Our first Neolithic site was a stone circle, Merry Maidens. It was completely deserted when we arrived, and we skipped over the stone steps and walked right up to it. Apparently, the site's name in Cornish is "Dans maen," or "Stone dance," which is thought to refer to the legend that the stones were originally a group of dancers who got a bit carried away one Saturday night and didn't stop for the Sabbath. There are two standing stones just off the circle which are supposedly the remains of the musicians who kept on playing ffor them. The two standing stones, "The Pipers" are a bit trickier to get to- one is relatively easy, but the other was hidden behind a gate covered in nettles and brambles, so we just looked at it from the road. I looked them up when I got home, and apparently they are the two largest standing stones in Cornwall- and, more strangely, one of the earliest professional reports on the stone circle was written by Hugh O'Neill Hencken- the same archaeologist who later worked at the Etruscan city of Tarquinia! Even when I hide from the Etruscans in darkest Cornwall they seem to hunt me down!



Just down the road from Merry Maidens is Tregiffian Burial Chamber. Like Merry Maidens, it's a late Neolithic/Early Bronze Age monument. Apparently, when excavated in 1871, pits with bone remains were discovered and taken to be evidence for cremations, and later excavations confirmed cremation urns- suggesting the deposition of human remains at the site over a long period of time. The original cross-piece of the monument, covered in cup and ring markings, has been removed and is now in Truro, so the one you can see is a replica. It's a pretty atmospheric little tomb, looking sad and empty beside the lane that runs between Lamorna and Mousehole. Someone had left flowers on the stones, crumpled and dying in the growing heat.

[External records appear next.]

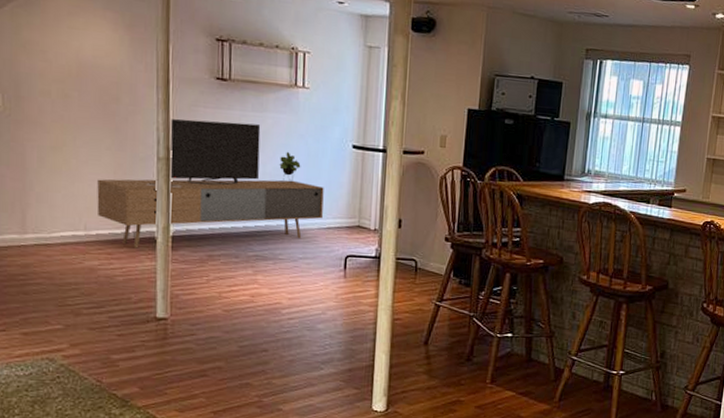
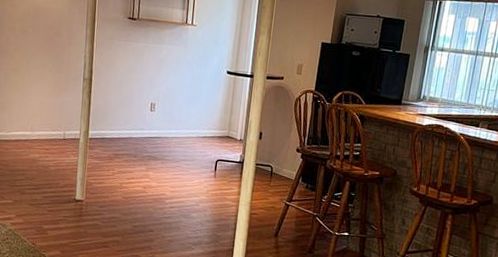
media console: present [97,118,324,248] -> none [40,49,203,146]

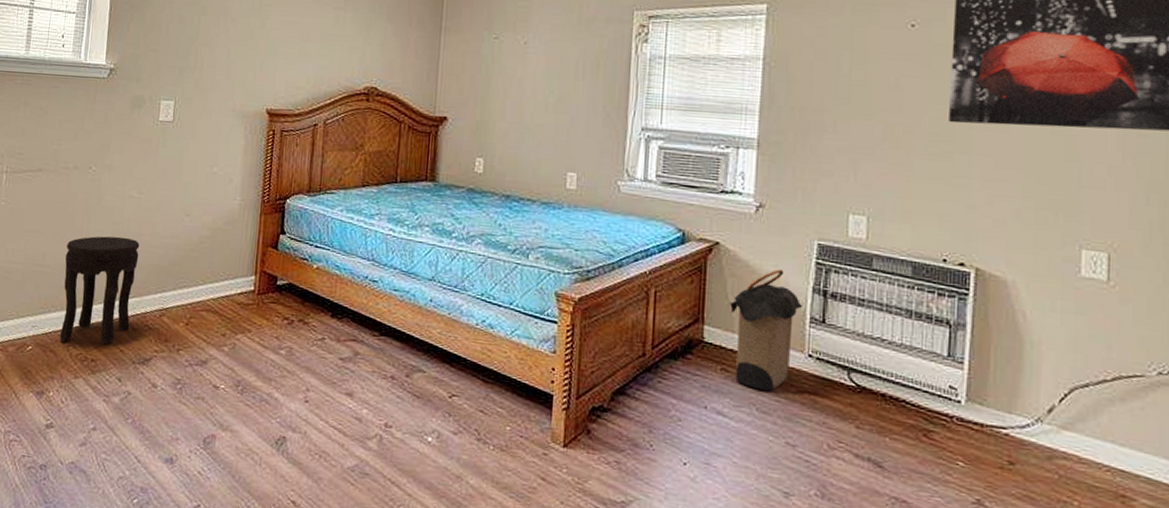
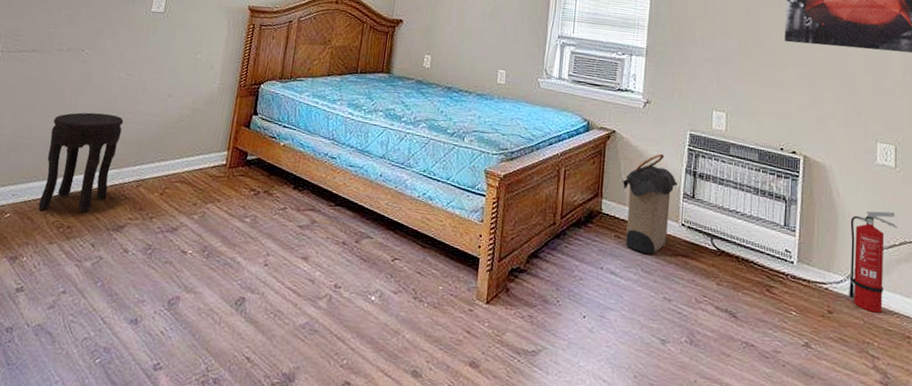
fire extinguisher: none [1038,337,1109,466] -> present [849,211,897,313]

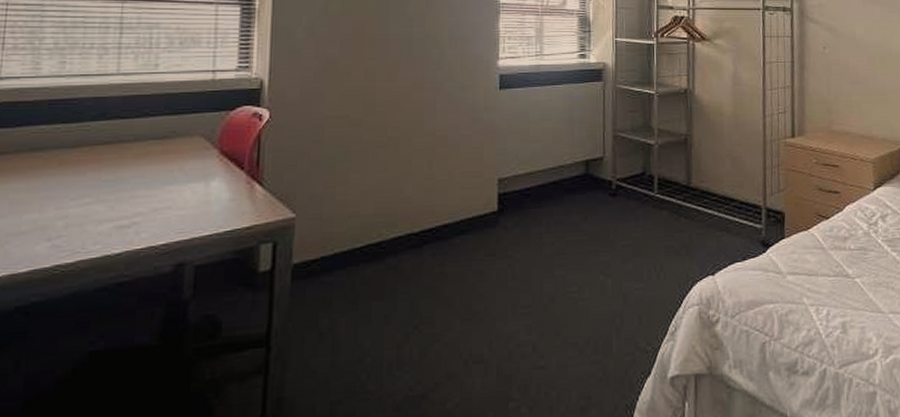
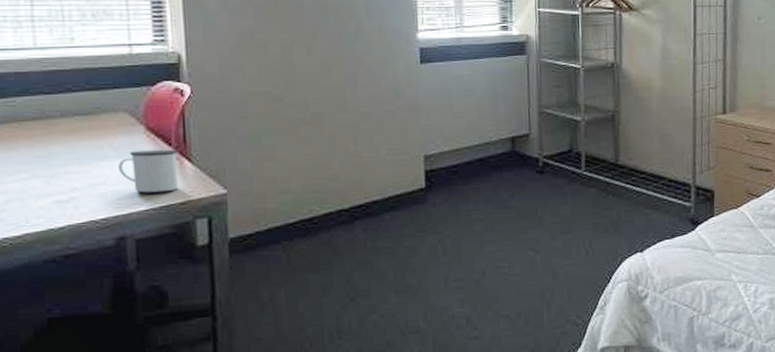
mug: none [185,173,248,218] -> present [117,149,179,193]

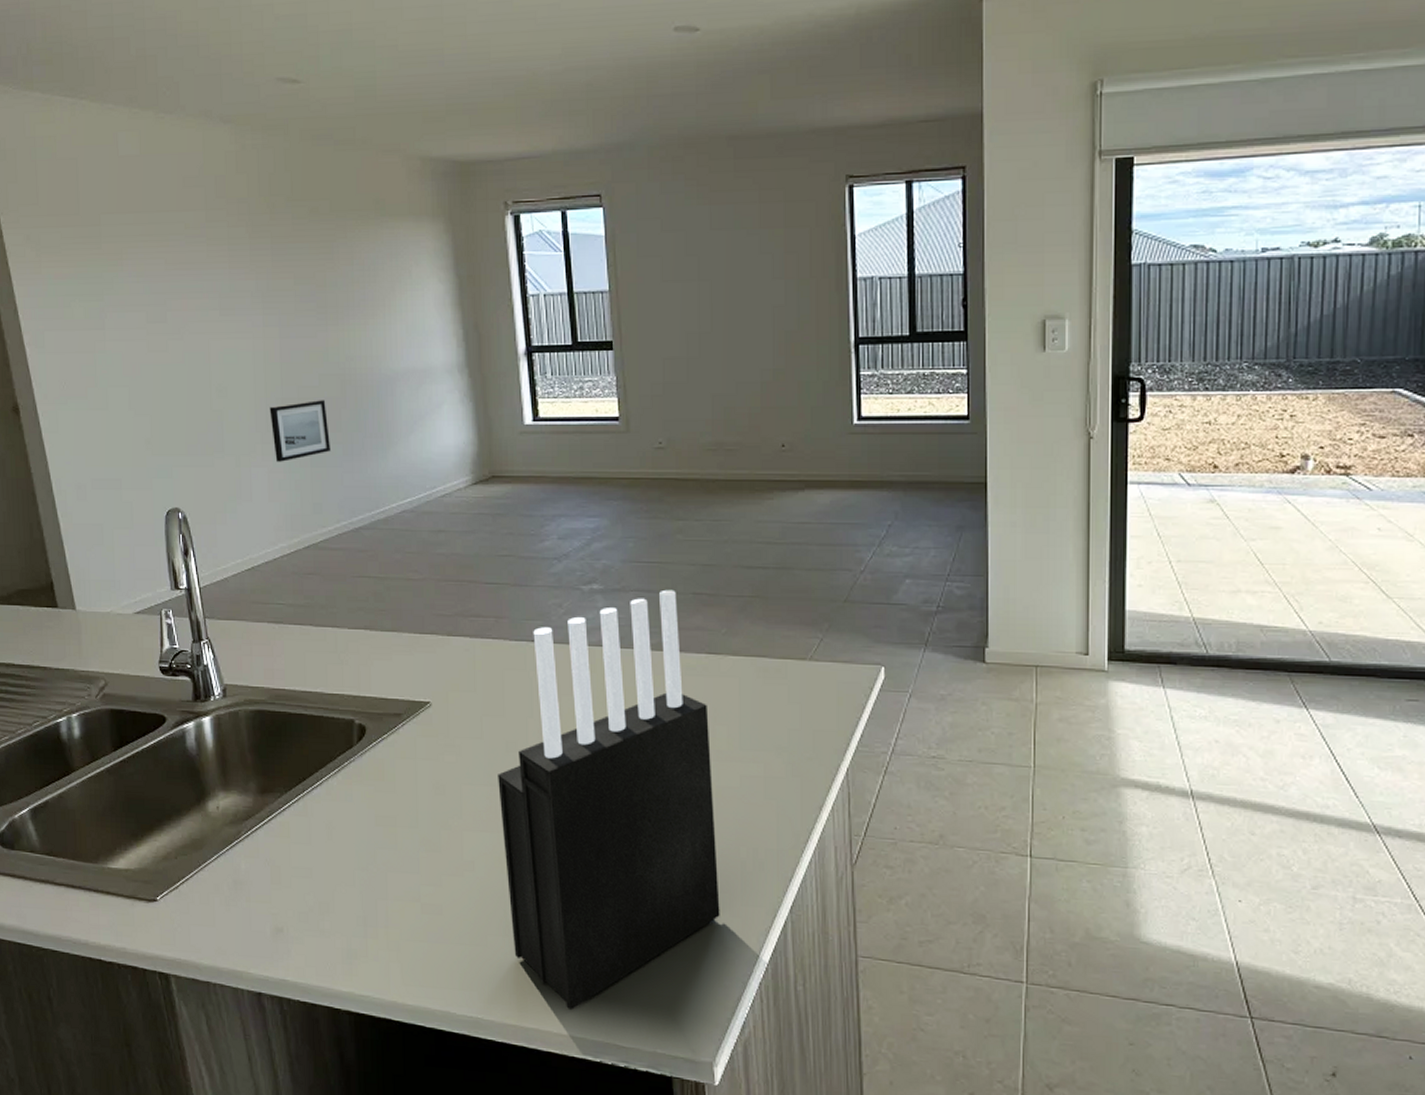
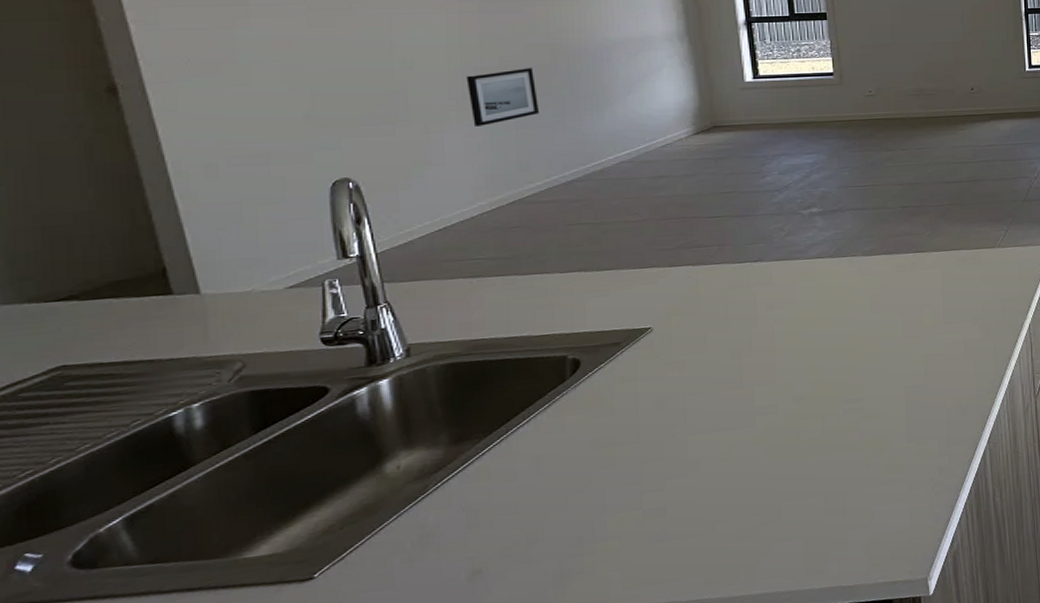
knife block: present [498,589,720,1011] -> none [723,206,931,569]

As we were in a bit of a rush, we then went on a Neolithic road trip, following the coastal road from Sennen up to St Ives, with periodical dashes inland to hunt for sites up on the moors. We weren't very successful, as we didn't have an OS Map- only a road atlas with very rough directions. We did manage to find Boskednan stone circle, which has been heavily restored. We then went looking for and failed to find Men-an-Tol, which I had been dying to see, but hadn't properly prepared. By this point, after an afternoon of surfing, we were both pretty tired. I think we will have to come back to Cornwall for a proper prehistory safari- there are some great Iron Age sites there too. In spite of skipping gaily around enjoying the spring, looking back on the weekend it seems to have been a bit of an archaeological flop- and perhaps a bit of a physical flop too! Yep, that's me falling off the surfboard like a spreadeagled whale. Always elegant.